Ecrits sur la pensée au Moyen Âge
de Umberto Eco

critiqué par Colen8, le 10 novembre 2016
( - 82 ans)


La note:  étoiles
Un entre-deux intellectuel foisonnant mais bridé
Interpréter ce qu’a été la pensée durant le Moyen Âge, millénaire allant de la fin de l’Empire romain d’occident à la Renaissance, ne peut se faire avec le sens qu’on lui donne aujourd’hui. Les invasions dont celles des Wisigoths ayant coupé les relations avec l’Orient, les savoirs et les philosophies antiques ont été pour partie égarés ou oubliés même si siècle après siècle des dizaines d’encyclopédies voient le jour dérivant en partie les unes des autres. Le christianisme adopté comme religion de l’Empire a ouvert à l’Eglise une période quasi hégémonique sur le pouvoir temporel, allant jusqu’à définir le champ de la connaissance. Le monde est celui d’une tradition appuyée sur des règles communément admises. Les Ecritures, le récit de l’Apocalypse de Jean, l’inquiétude millénariste ont tenté de figer la croyance, du moins tant que les hérésies surgissant en permanence sont contenues, dénoncées jusqu'à être combattues avec la pire violence. La création, œuvre divine par excellence, est celle de la perfection qui ne laisse aucune place à la découverte, à l’invention, à l’imagination, encore moins à l’art considéré au mieux comme du bricolage artisanal.
Les chefs d’œuvre qui nous sont parvenus, la statuaire des portails de cathédrales romanes et gothiques, les vitraux merveilleux de couleur et de finesse, les enluminures des livres d’heures, la musique sacrée sont inspirés par la grâce pour entretenir la foi des populations incultes et convertir les infidèles. Il apparait que les méandres de traductions approximatives quand elles ne sont pas carrément fantaisistes, recopiées les unes des autres sans même chercher à vérifier l’authenticité des sources donnent lieu à des commentaires sans fin. Ainsi l’essentiel des traités d’Aristote sera redécouvert au XIIIe siècle après avoir été traduits et interprétés par les arabo-musulmans d’abord, par les moines de langue latine ensuite.

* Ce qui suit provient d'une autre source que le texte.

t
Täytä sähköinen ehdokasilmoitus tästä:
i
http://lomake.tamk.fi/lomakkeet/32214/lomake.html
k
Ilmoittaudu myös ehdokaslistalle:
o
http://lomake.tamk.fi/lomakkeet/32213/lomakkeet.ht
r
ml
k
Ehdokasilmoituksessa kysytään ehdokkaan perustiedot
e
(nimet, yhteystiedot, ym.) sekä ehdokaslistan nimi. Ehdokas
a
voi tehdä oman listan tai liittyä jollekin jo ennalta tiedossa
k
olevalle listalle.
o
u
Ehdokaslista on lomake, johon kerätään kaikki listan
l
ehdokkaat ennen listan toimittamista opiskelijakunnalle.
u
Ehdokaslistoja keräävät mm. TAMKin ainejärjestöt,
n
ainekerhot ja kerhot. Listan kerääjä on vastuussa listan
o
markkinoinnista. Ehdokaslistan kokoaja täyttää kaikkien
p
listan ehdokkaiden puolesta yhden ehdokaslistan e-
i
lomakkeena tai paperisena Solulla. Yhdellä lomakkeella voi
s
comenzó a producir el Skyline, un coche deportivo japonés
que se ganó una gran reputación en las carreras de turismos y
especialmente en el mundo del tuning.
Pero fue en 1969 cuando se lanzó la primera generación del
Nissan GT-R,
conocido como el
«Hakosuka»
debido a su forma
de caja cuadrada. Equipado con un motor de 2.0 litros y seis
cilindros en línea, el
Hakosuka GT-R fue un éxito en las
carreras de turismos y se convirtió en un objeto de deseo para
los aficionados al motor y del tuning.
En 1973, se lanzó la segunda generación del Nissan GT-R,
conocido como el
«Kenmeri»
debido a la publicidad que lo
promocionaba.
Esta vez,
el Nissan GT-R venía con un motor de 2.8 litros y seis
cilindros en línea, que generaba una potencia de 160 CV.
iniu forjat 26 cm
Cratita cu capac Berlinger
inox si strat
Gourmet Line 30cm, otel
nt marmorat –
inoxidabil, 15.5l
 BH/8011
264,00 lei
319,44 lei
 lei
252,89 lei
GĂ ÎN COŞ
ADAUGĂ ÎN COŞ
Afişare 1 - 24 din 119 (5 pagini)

Ces écrits sur la pensée médiévale sont dispersés sans chronologie, ni synthèse, ni logique. Le thème dominant (plus de la moitié de l’épais volume) traite de l’esthétique médiévale, notamment celle de Thomas d’Aquin*. La Beauté, don divin également symbole de Vérité et de Bonté, est comprise comme un concept métaphysique. Elle se reconnait formellement en présence de trois attributs constamment intriqués : la proportion pour signifier l’équilibre entre les parties et de celles-ci avec le tout, l’intégrité pour élaborer la forme de l’objet et en marquer la conformité à sa fonction, la clarté pour traduire luminosité et couleur émanant de la matière. L’influence de Thomas d’Aquin se fera sentir sans discontinuer jusqu’auprès des romantiques, des surréalistes ou même de l’ancien élève irlandais des jésuites James Joyce à qui est consacré tout un chapitre. Eco juge plus ou moins pertinents les commentaires multiples publiés sur la philosophie médiévale. Ailleurs il évoque la théorie du langage émise par Dante, souvent contestée. En même temps que sont reproduites quelques illustrations en couleur de cette esthétique d’une grande diversité, il nous donne un aperçu de la technique ésotérique venant de Lulle pour parvenir à la connaissance, dérivée selon certains de la Kabbale hébraïque. Cette technique se voulant aussi une forme d’art fera bien des émules par la suite.
Revisiter la pensée médiévale est un exercice qui peut s’avérer certes passionnant mais sûrement périlleux étant donné les sources écrites dans un latin propre à entretenir la confusion du vocabulaire avant l’adoption ultérieure et la fixation par la grammaire des langues vernaculaires. Bien que servie par la notoriété mondiale de l’auteur du best-seller « Le nom de la rose » on se demande qui pourrait avoir la curiosité de se plonger dans cette lecture en dehors du cercle des chercheurs, médiévistes, linguistes, grammairiens, philologues, latinistes de surcroit. Après un bel effort de concentration, de persévérance et de relectures on prendra peut être la mesure de la richesse culturelle d’une période moins sombre qu’on a voulu le faire croire, indéniable creuset de la culture européenne.
*Réinsertion in-extenso de la thèse universitaire d’Eco dans les années 50’s sur ce sujet-là.